3.4 Multi-view features

Figure 3.1 shows the different features which are passed as input to our neural network
model. In this project, we realize our model by leveraging features from textual information
(Term frequency-Inverse document frequency, doc2vec, user interaction network) and
metadata (timestamp). These features are extracted from the records present in the
dataset. Rest of the section will describe about the features and how they are computed.

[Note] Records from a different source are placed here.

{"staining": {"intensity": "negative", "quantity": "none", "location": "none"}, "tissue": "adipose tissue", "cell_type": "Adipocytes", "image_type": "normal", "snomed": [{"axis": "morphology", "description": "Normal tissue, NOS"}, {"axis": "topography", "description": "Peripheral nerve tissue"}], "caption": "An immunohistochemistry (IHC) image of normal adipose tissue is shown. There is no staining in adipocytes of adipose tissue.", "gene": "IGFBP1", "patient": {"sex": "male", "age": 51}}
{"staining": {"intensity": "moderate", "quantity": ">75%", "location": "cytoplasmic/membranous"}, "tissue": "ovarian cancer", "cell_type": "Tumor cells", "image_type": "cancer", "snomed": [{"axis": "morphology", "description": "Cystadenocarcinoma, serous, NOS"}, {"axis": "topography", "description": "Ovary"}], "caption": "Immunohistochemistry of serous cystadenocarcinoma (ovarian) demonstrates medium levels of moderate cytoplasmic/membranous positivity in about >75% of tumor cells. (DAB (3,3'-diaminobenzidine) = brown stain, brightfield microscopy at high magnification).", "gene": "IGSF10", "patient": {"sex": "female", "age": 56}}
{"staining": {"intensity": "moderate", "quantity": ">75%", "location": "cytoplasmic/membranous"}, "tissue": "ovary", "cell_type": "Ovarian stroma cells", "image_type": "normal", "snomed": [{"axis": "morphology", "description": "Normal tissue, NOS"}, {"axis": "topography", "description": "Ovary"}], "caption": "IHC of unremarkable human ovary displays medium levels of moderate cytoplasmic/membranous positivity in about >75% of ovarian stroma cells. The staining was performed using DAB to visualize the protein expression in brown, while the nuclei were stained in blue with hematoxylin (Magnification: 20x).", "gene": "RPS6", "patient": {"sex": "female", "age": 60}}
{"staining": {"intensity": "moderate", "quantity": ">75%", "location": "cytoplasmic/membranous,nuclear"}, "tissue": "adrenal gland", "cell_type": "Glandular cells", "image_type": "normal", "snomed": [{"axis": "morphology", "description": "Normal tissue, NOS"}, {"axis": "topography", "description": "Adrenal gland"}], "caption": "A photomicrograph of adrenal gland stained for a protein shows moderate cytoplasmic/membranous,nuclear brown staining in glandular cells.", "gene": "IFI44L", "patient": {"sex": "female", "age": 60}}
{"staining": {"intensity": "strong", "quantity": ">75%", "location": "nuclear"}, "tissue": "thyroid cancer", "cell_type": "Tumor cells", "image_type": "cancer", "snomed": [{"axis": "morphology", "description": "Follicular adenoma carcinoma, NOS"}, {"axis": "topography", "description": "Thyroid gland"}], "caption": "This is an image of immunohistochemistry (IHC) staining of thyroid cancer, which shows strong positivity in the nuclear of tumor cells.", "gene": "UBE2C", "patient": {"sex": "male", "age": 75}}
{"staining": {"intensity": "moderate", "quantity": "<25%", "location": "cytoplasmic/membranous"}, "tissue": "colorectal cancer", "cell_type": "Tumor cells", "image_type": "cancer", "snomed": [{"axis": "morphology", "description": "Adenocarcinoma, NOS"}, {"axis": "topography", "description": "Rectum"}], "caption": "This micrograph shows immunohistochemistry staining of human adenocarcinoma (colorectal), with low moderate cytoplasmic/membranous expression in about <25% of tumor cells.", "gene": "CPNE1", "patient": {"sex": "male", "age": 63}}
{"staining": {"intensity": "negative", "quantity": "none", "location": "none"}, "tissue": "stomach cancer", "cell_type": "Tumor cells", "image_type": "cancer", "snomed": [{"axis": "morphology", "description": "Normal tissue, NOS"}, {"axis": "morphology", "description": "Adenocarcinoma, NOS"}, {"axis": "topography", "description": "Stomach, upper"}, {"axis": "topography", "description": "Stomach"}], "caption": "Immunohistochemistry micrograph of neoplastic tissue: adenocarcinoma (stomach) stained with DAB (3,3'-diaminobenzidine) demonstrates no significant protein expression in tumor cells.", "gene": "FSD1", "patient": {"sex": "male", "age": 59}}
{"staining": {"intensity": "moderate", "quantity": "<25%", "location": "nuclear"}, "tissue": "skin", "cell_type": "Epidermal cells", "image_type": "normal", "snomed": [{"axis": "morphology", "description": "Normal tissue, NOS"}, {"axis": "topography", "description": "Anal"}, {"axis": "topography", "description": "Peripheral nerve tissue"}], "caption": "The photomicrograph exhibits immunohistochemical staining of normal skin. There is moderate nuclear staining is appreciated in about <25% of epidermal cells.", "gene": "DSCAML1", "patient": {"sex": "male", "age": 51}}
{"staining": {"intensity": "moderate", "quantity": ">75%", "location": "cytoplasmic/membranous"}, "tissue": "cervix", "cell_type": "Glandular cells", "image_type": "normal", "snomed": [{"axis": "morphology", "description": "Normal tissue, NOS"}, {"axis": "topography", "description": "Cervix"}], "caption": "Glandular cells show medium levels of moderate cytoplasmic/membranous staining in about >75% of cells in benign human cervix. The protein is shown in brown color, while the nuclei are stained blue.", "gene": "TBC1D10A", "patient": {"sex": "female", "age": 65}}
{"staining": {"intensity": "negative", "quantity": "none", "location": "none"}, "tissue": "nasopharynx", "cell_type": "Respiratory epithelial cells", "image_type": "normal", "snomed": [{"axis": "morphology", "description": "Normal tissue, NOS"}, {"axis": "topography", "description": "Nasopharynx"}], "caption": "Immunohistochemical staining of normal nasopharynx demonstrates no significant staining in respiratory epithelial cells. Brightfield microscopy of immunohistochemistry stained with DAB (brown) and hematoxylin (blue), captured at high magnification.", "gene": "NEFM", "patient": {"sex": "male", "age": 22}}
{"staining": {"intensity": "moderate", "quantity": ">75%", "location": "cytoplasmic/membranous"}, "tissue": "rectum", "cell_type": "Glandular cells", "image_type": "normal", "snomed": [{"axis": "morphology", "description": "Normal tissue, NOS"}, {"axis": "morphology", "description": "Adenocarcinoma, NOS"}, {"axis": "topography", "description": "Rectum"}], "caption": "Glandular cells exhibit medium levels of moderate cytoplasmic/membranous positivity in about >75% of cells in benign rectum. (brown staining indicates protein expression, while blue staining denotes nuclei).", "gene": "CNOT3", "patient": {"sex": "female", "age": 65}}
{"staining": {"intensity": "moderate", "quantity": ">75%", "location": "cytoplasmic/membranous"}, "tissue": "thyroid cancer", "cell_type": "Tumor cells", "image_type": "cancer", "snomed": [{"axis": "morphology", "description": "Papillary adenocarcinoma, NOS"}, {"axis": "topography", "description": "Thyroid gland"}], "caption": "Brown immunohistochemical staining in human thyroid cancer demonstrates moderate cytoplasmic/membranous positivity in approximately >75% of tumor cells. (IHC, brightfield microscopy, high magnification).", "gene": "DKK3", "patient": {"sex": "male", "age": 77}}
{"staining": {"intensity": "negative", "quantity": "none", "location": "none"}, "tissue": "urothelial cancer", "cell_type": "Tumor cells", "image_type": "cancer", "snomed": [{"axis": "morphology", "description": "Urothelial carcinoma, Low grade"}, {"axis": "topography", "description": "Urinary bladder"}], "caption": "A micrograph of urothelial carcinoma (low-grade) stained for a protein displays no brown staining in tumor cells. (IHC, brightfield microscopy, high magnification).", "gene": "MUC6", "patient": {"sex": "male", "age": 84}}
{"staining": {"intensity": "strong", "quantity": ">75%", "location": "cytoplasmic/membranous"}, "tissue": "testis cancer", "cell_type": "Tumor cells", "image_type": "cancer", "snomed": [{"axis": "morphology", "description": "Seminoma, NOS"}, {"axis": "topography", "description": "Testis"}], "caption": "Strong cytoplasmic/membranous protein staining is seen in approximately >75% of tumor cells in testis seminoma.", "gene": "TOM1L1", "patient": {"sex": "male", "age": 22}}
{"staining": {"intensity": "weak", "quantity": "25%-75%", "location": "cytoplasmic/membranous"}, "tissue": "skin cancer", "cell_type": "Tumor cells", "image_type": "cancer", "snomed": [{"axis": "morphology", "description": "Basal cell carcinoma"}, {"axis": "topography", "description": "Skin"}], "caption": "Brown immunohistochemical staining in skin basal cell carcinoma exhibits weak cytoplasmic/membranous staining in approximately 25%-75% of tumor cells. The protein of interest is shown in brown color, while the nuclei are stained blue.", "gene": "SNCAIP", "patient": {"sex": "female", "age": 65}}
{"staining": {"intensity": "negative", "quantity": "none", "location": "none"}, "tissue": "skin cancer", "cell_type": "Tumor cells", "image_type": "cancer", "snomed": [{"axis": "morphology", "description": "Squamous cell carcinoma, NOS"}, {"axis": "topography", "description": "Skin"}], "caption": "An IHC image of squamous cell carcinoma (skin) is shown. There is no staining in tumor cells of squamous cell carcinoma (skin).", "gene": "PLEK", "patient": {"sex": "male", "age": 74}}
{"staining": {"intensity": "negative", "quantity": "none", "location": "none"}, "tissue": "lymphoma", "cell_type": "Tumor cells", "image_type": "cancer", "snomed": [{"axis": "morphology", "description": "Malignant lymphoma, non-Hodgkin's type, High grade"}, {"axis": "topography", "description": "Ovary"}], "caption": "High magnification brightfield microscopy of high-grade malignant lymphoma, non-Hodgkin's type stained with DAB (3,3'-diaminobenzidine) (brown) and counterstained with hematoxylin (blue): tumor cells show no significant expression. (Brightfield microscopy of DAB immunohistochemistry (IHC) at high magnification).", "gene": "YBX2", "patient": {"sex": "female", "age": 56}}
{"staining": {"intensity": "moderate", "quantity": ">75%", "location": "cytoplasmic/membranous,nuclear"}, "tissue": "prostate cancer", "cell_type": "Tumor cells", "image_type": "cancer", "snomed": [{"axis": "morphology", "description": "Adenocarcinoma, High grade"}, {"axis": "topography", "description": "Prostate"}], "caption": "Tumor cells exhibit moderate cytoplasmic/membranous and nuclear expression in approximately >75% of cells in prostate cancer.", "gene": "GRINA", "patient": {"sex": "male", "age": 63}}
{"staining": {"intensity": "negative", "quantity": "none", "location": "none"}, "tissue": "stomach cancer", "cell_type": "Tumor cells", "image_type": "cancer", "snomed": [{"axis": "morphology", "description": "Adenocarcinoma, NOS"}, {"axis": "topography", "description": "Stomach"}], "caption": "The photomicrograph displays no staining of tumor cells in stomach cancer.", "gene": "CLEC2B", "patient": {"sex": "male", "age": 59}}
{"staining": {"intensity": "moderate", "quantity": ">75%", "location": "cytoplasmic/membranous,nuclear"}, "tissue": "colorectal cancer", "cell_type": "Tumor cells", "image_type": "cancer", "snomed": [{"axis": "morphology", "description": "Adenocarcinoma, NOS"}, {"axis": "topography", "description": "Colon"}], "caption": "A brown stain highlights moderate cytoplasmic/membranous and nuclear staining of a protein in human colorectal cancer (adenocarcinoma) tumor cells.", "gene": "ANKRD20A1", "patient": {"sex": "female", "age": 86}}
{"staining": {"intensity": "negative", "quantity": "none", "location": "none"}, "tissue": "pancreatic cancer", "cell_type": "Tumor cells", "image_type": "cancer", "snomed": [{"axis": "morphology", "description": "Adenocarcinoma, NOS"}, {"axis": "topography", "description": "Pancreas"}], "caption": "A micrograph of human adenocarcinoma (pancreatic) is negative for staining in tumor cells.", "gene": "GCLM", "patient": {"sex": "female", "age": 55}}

3.4.1 Term frequency-inverse document frequency (tf-idf)

TF-IDF stands for term frequency-inverse document frequency, and the tf-idf weight is a
weight often used in information retrieval and text mining. This weight is a statistical
measure used to evaluate how important a word is to a document in a collection or corpus.
The importance increases proportionally to the number of times a word appears in the
document but is offset by the frequency of the word in the corpus. Variations of the tf-idf
weighting scheme are often used by search engines as a central tool in scoring and ranking a
document's relevance given a user query.

How to compute

Typically, the tf-idf weight is composed by two terms: the first computes the normalized
Term Frequency (TF), aka. the number of times a word appears in a document, divided by
the total number of words in that document; the second term is the Inverse Document
Frequency (IDF), computed as the logarithm of the number of the documents in the corpus
divided by the number of documents where the specific term appears.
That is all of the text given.